While the former Barbadian Prime Minister Erskine Sandiford, (now Sir Lloyd), survived, he had an angina attack in his seventh year in office, and spoke nearly two decades ago about the stress which leaders are under and the toll it takes on their lives.
Sandiford became prime minister in 1987 at the death in office of Errol Barrow, and two years after Tom Adams became the first sitting Barbadian prime minister to die in office. Adams was 53.
Sandiford was voted out in 1994 after losing a no-confidence motion amidst a faltering economy.
"I was sitting beside this leader and he just collapsed. It is a major problem and it is stress. The doctors can say what are the causes of death, but I know that a contributing factor in the life of a busy leader is stress," he said in 2000.
"I had to deal with problems at the highest levels and the weight of having to take decisions is what brings on the stress because when you have to take weighty decisions that is a weight on your shoulders, on your heart, your entire body. At budget times sometimes, I never used to sleep on those days leading up to the budget."
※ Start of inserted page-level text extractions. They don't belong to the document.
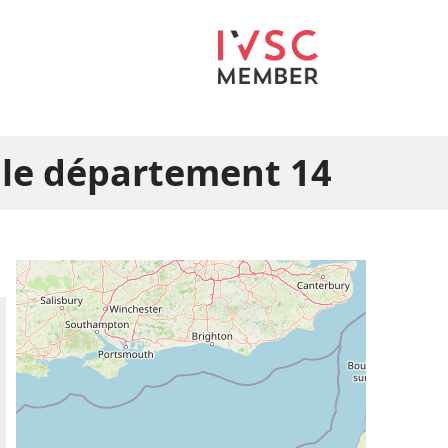
 le département 14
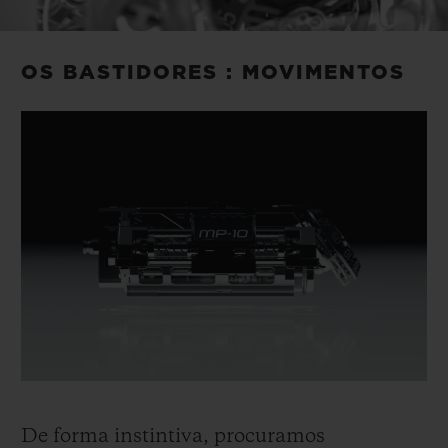
Video
OS BASTIDORES : MOVIMENTOS
De forma instintiva, procuramos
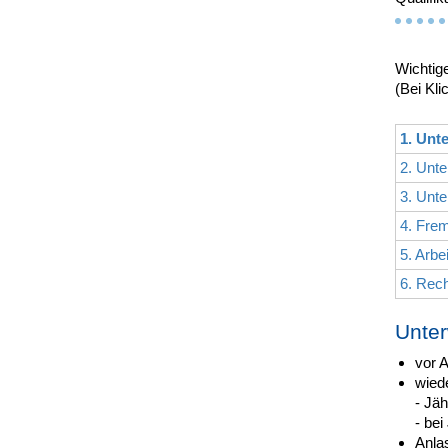
Wichtig
(Bei Kli
1. Unt
2. Unte
3. Unt
4. Fre
5. Arb
6. Rech
Unte
vor 
wied
- Jäh
- bei
Anla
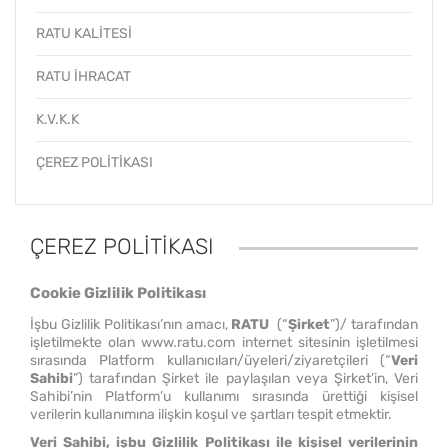
RATU KALİTESİ
RATU İHRACAT
K.V.K.K
ÇEREZ POLİTİKASI
ÇEREZ POLİTİKASI
Cookie Gizlilik Politikası
İşbu Gizlilik Politikası’nın amacı,
RATU
(“
Şirket
”)/ tarafından
işletilmekte olan
www.ratu.com
internet sitesinin işletilmesi
sırasında Platform kullanıcıları/üyeleri/ziyaretçileri (“
Veri
Sahibi
”) tarafından Şirket ile paylaşılan veya Şirket’in, Veri
Sahibi’nin Platform’u kullanımı sırasında ürettiği kişisel
verilerin kullanımına ilişkin koşul ve şartları tespit etmektir.
Veri Sahibi, işbu Gizlilik Politikası ile kişisel verilerinin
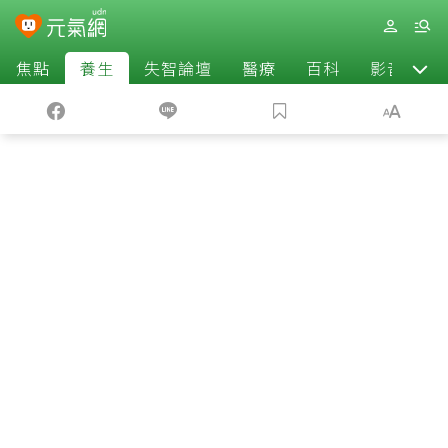
焦點
養生
失智論壇
醫療
百科
影音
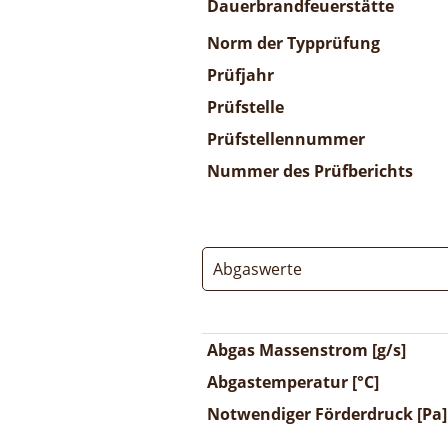
Dauerbrandfeuerstätte
Norm der Typprüfung
Prüfjahr
Prüfstelle
Prüfstellennummer
Nummer des Prüfberichts
Abgaswerte
Abgas Massenstrom [g/s]
Abgastemperatur [°C]
Notwendiger Förderdruck [Pa]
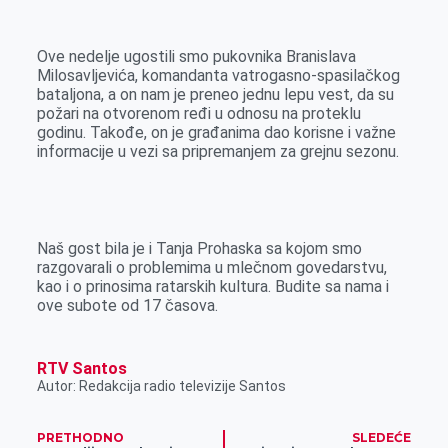
k
g
d
r
t
m
e
I
s
a
Ove nedelje ugostili smo pukovnika Branislava
r
n
A
i
Milosavljevića, komandanta vatrogasno-spasilačkog
bataljona, a on nam je preneo jednu lepu vest, da su
p
l
požari na otvorenom ređi u odnosu na proteklu
p
godinu. Takođe, on je građanima dao korisne i važne
informacije u vezi sa pripremanjem za grejnu sezonu.
Naš gost bila je i Tanja Prohaska sa kojom smo
razgovarali o problemima u mlečnom govedarstvu,
kao i o prinosima ratarskih kultura. Budite sa nama i
ove subote od 17 časova.
RTV Santos
Autor: Redakcija radio televizije Santos
PRETHODNO
SLEDEĆE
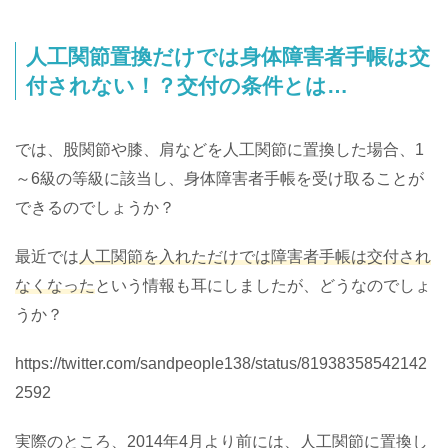
人工関節置換だけでは身体障害者手帳は交
付されない！？交付の条件とは…
では、股関節や膝、肩などを人工関節に置換した場合、1
～6級の等級に該当し、身体障害者手帳を受け取ることが
できるのでしょうか？
最近では
人工関節を入れただけでは障害者手帳は交付され
なくなった
という情報も耳にしましたが、どうなのでしょ
うか？
https://twitter.com/sandpeople138/status/81938358542142
2592
実際のところ、2014年4月より前には、人工関節に置換し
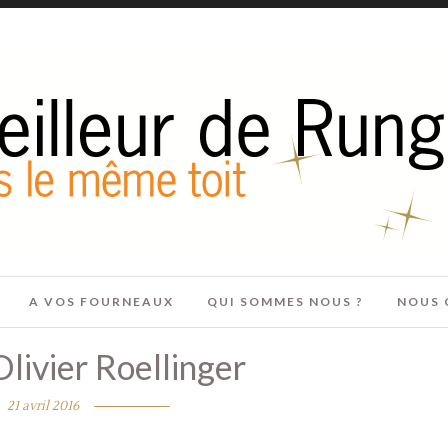
A VOS FOURNEAUX
QUI SOMMES NOUS ?
NOUS 
livier Roellinger
21 avril 2016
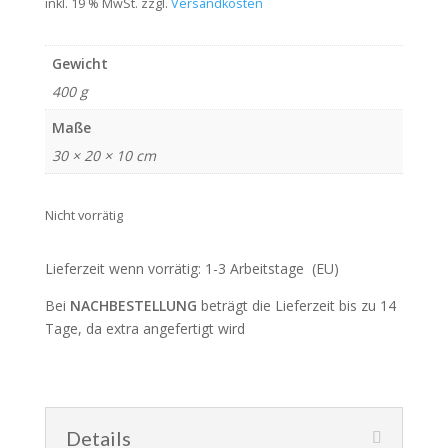
Preis
Preis
inkl. 19 % MwSt.
zzgl.
Versandkosten
war:
ist:
150,00 €
97,50 €.
Gewicht
400 g
Maße
30 × 20 × 10 cm
Nicht vorrätig
Lieferzeit wenn vorrätig: 1-3 Arbeitstage (EU)
Bei
NACHBESTELLUNG
beträgt die Lieferzeit bis zu 14
Tage, da extra angefertigt wird
Details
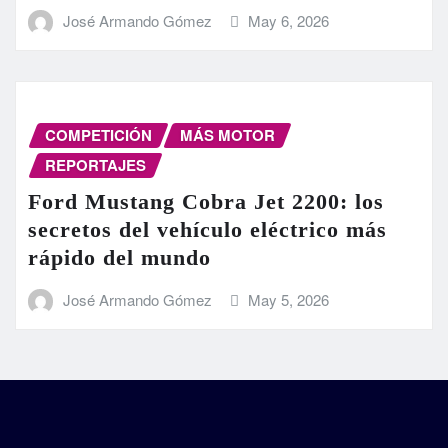
José Armando Gómez
May 6, 2026
COMPETICIÓN
MÁS MOTOR
REPORTAJES
Ford Mustang Cobra Jet 2200: los
secretos del vehículo eléctrico más
rápido del mundo
José Armando Gómez
May 5, 2026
Managing the economy is the primary stress factor for any leader of a small country, Crispin Gregoire, the career diplomat and former ambassador to the United Nations, agrees.
"Pierre Charles was under a lot of pressure because the economy was bad," says Gregoire, who was close to Charles, who like Gregoire, was from Grand Bay.
"At the top [of the list of stress factors] is the issue of unemployment and the economy. In Dominica's case the economy has been in decline," he adds, although he explains that Skerrit's ability to raise money has helped ease some of the pressure.
"I must say he has been remarkable in terms of raising money. That has helped to release a lot of the pressure that a lot of leaders face . . . The other thing is political support, and Skerrit doesn't have a problem there."
Eighteen years ago, Sandiford advised prime ministers to exercise daily and to have a healthy diet.
The need for regular exercise, as well as rest, never escaped Dr. Keith Mitchell, who has led Grenada since 1995, with the exception of the 2008 to 2013 period when he was leader of the opposition.
"I've heard Keith Mitchell say he takes a siesta every day. So he exercises in the morning and takes a siesta in the afternoon. Mitchell always says that was something passed on to him by [former Grenadian leader Eric] Gairy," Wickham says.
It is not entirely clear how Skerrit manages the stress that comes with the job, but Wickham guesses that "the fact that he's younger helps, and up to recently he was single, so he had a whole lot more time".
But he is not as young anymore, and the stories the pictures tell are glaring.